A few hours later, three stations back on air, and I'm amazed at the number of stations calling in. 20m has a pileup which matches the opening of MS0INT operations three days earlier. Unbelievable! Sadly, we had to take two stations off air at 0800z on Monday. The boat was coming and already visible on the horizon as we disassembled. 20m SSB would keep going until the last minute. At 1000z local, we closed MS0INT.
Once all packed up, we had to carry all gear back down the steep descend of Eilean Mor. This was no fun as we soon learned we would not be using the platform we used to haul the equipment up on arrival. We would need to use the broken steps at the bottom of the east landing as our return boat was a RIB (we used Lochlann on the outward journey to Flannans) George EA2TA was the mainstay of this "operation" as we passed gear down to him who inturn passed onto Bjron who was already on the RIB. Suffice to say, a little bit of the Atlantic soaked George as the swell kicked up!

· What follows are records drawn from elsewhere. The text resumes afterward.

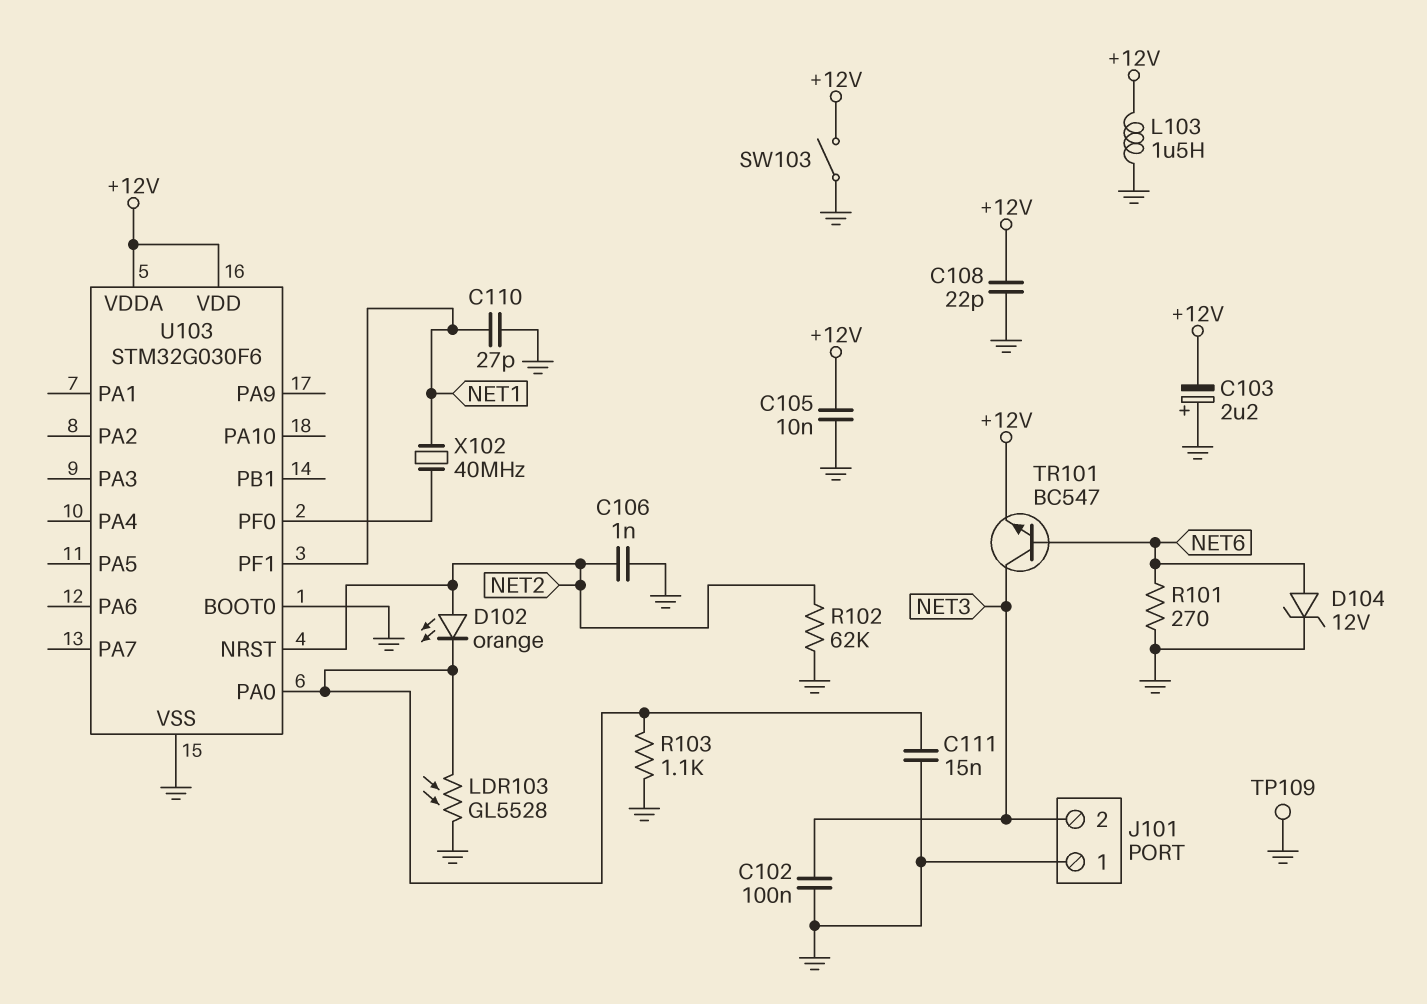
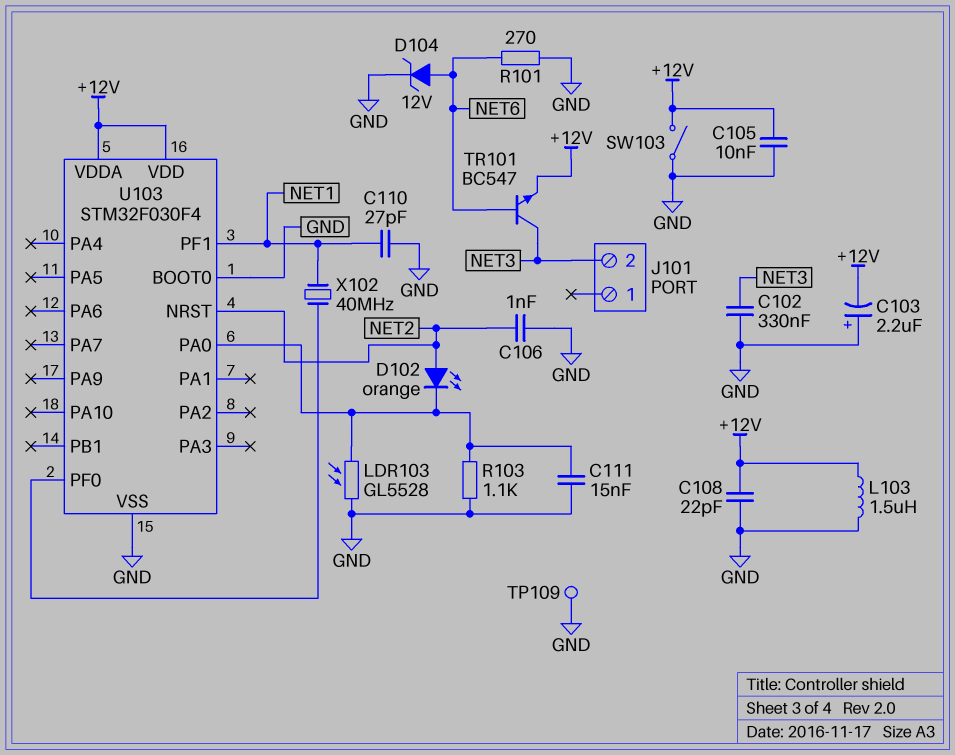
C102: 100nF (GND, NET3) -> 330nF (GND, NET3)
J101 pin 1: GND -> none
R102: 62k (GND, NET2) -> none
U103: STM32G030F6 -> STM32F030F4

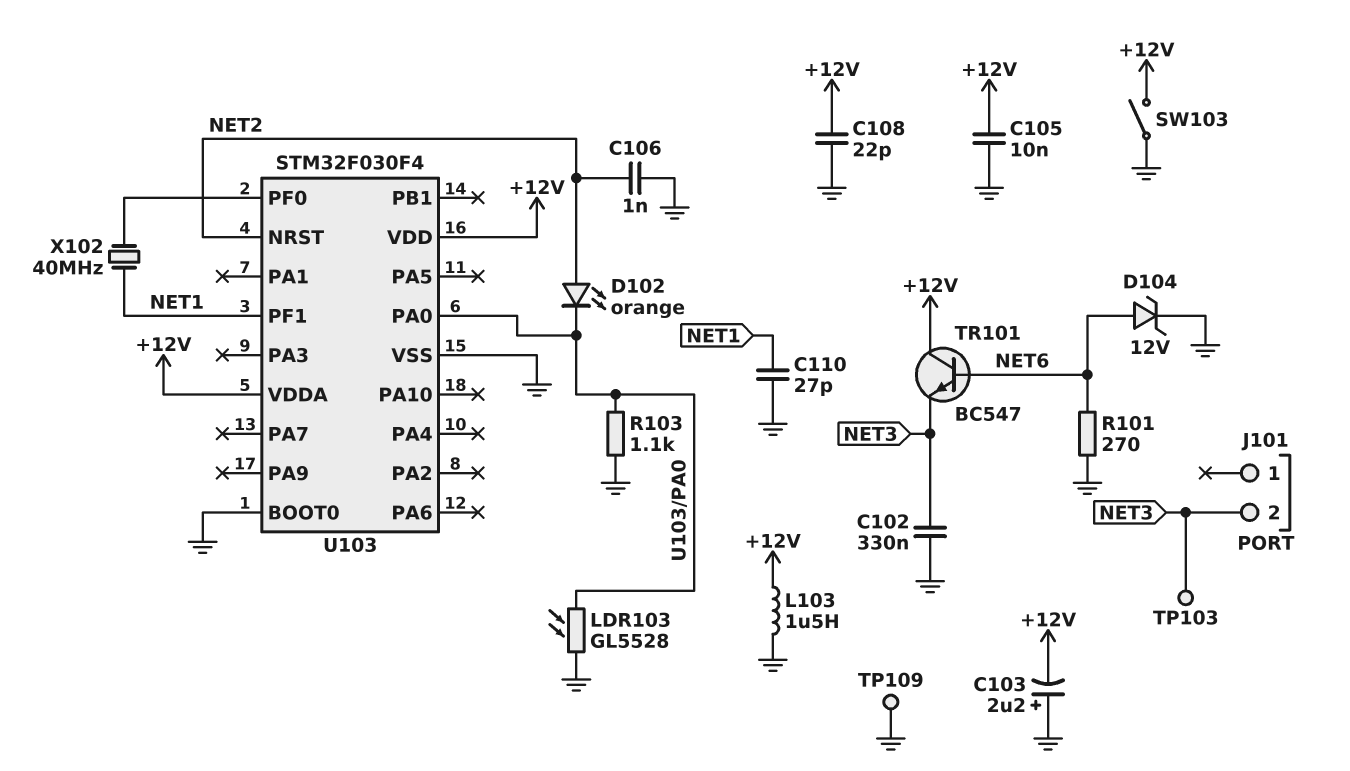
C111: 15nF (GND, U103/PA0) -> none
TP103: none -> test point (NET3)
TR101: NPN BC547 (B NET6, C NET3, E +12V) -> NPN BC547 (B NET6, C +12V, E NET3)

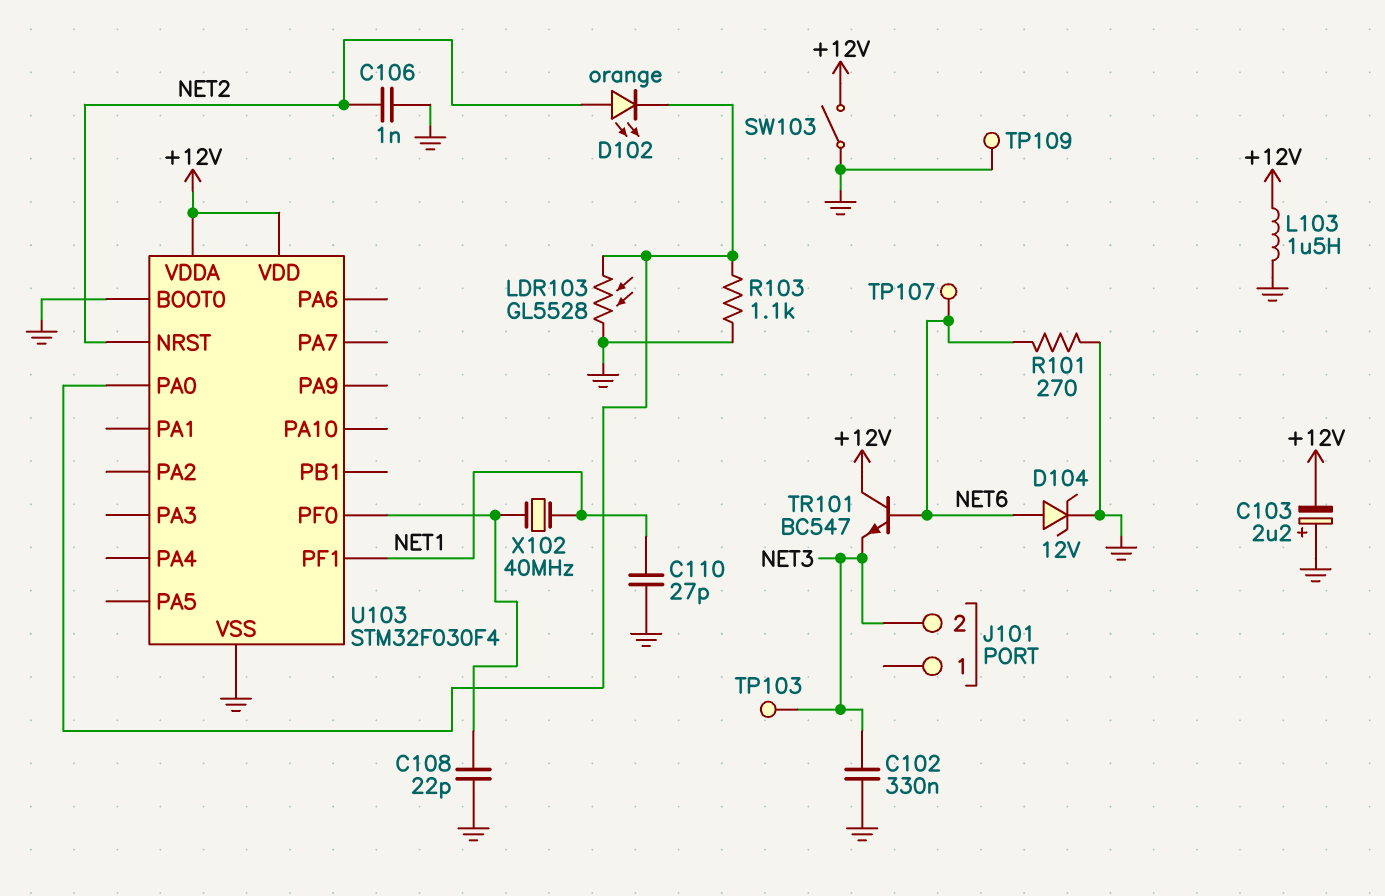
C105: 10nF (+12V, GND) -> none
C108: 22pF (+12V, GND) -> 22pF (GND, U103/PF0)
TP107: none -> test point (NET6)

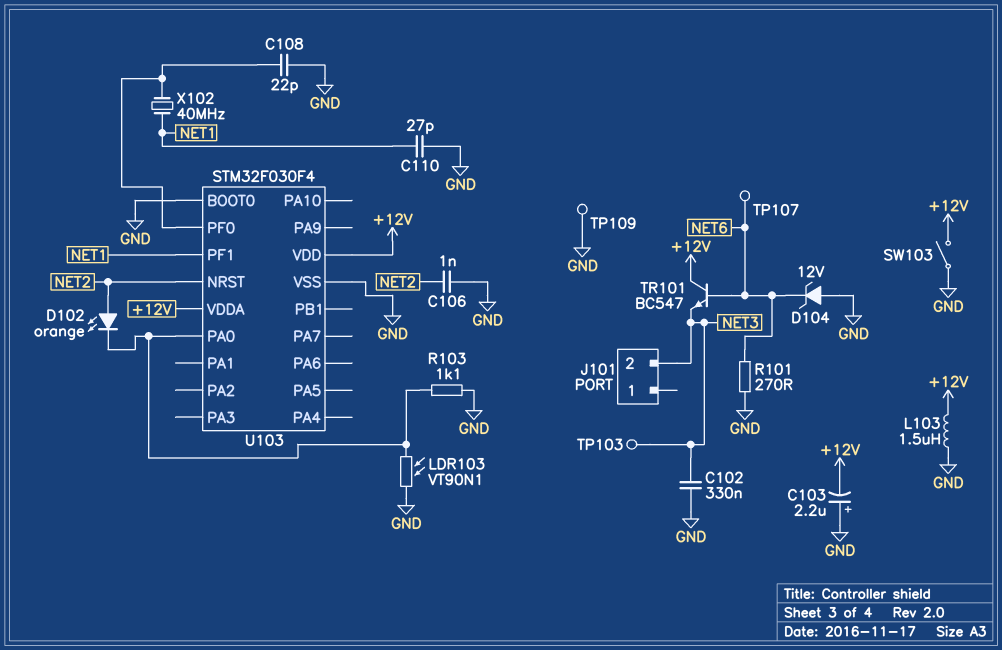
D104: zener 12V (A NET6, K GND) -> zener 12V (A GND, K NET6)
LDR103: GL5528 (GND, U103/PA0) -> VT90N1 (GND, U103/PA0)

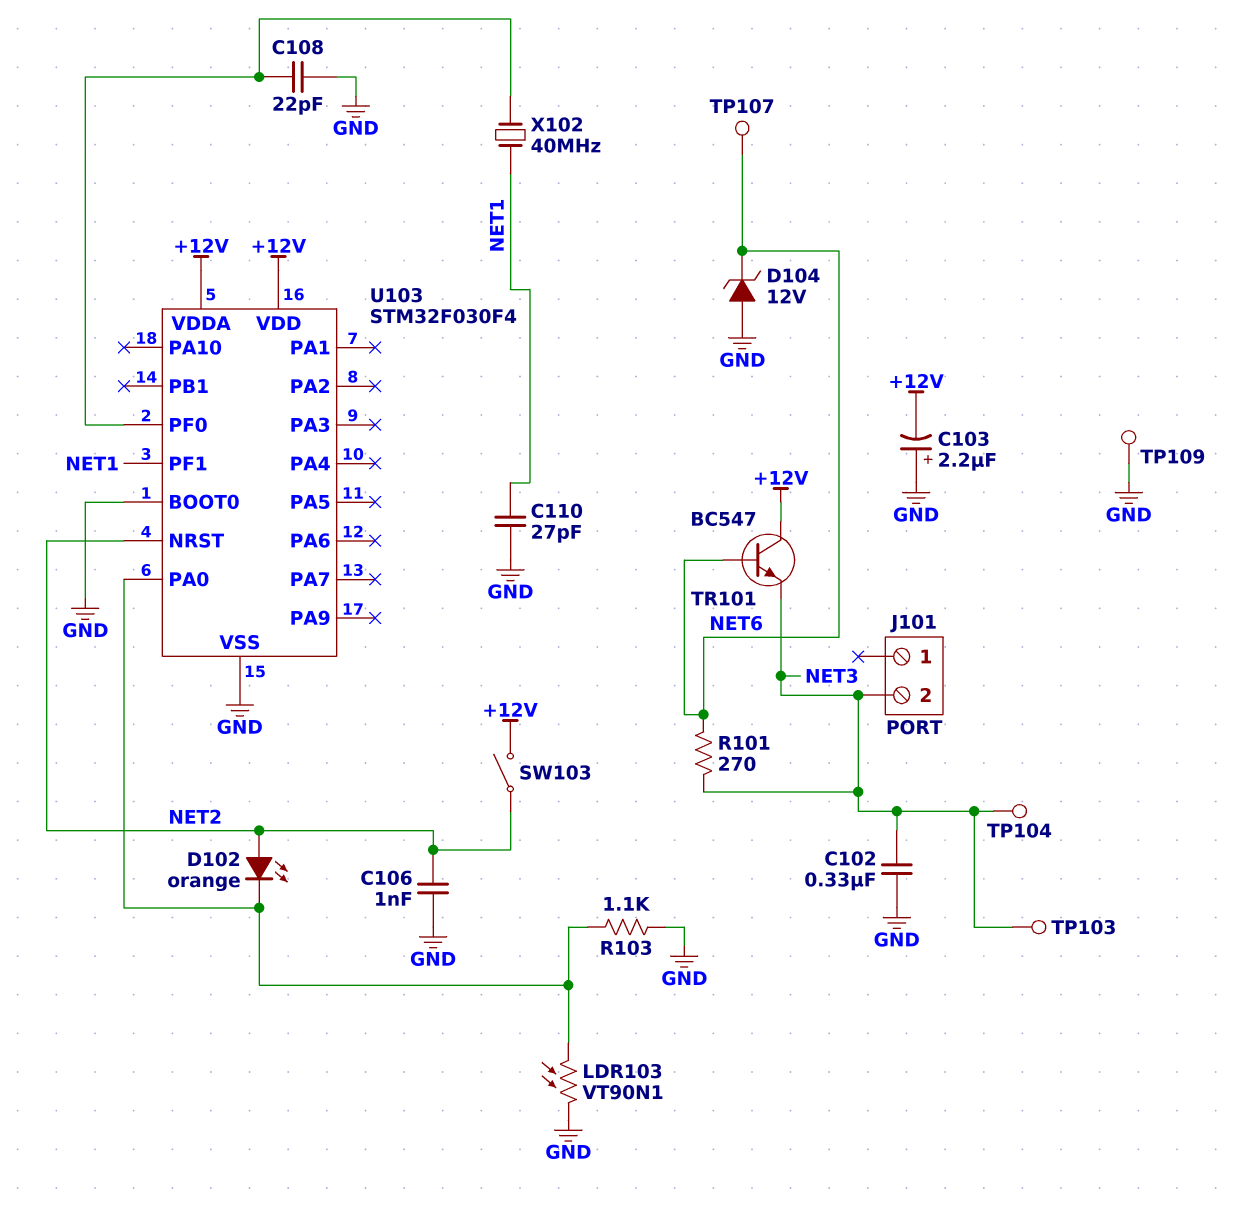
L103: 1.5uH (+12V, GND) -> none
R101: 270 (GND, NET6) -> 270 (NET3, NET6)
SW103: switch (+12V, GND) -> switch (+12V, NET2)
TP104: none -> test point (NET3)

Finally at 11:05z we left EU-118. Happy. A total of 8194 QSO's were made in 66 hours. The journey back to EU-010 was very fast aboard the RIB. By 12pm local were back on terra firma, unloading. Our hire bus waiting for us, so we quickly got organised and drove to our basecamp a few miles south. Nobody felt like transmitting that evening! We had smoked salmon, wine and some beers, and then hit the sack, still high on adrenalin after a brilliant three days on Flannan's.
From left to right: IZ7ATN Simon, EA3NT Christian, F4BKV Vincent, MM0NDX Col, SM0MDG Bjorn and EA2TA George
The team wishes to thank everyone who called in, no matter how many times you made log. Every QSO was welcome and we're delighted EU-118 is now so much less wanted, particulary for Japan. Special thanks to CDXC, GDXF, AHC, SeaTrek and everyone who donated. QSL cards are will be available within next few weeks.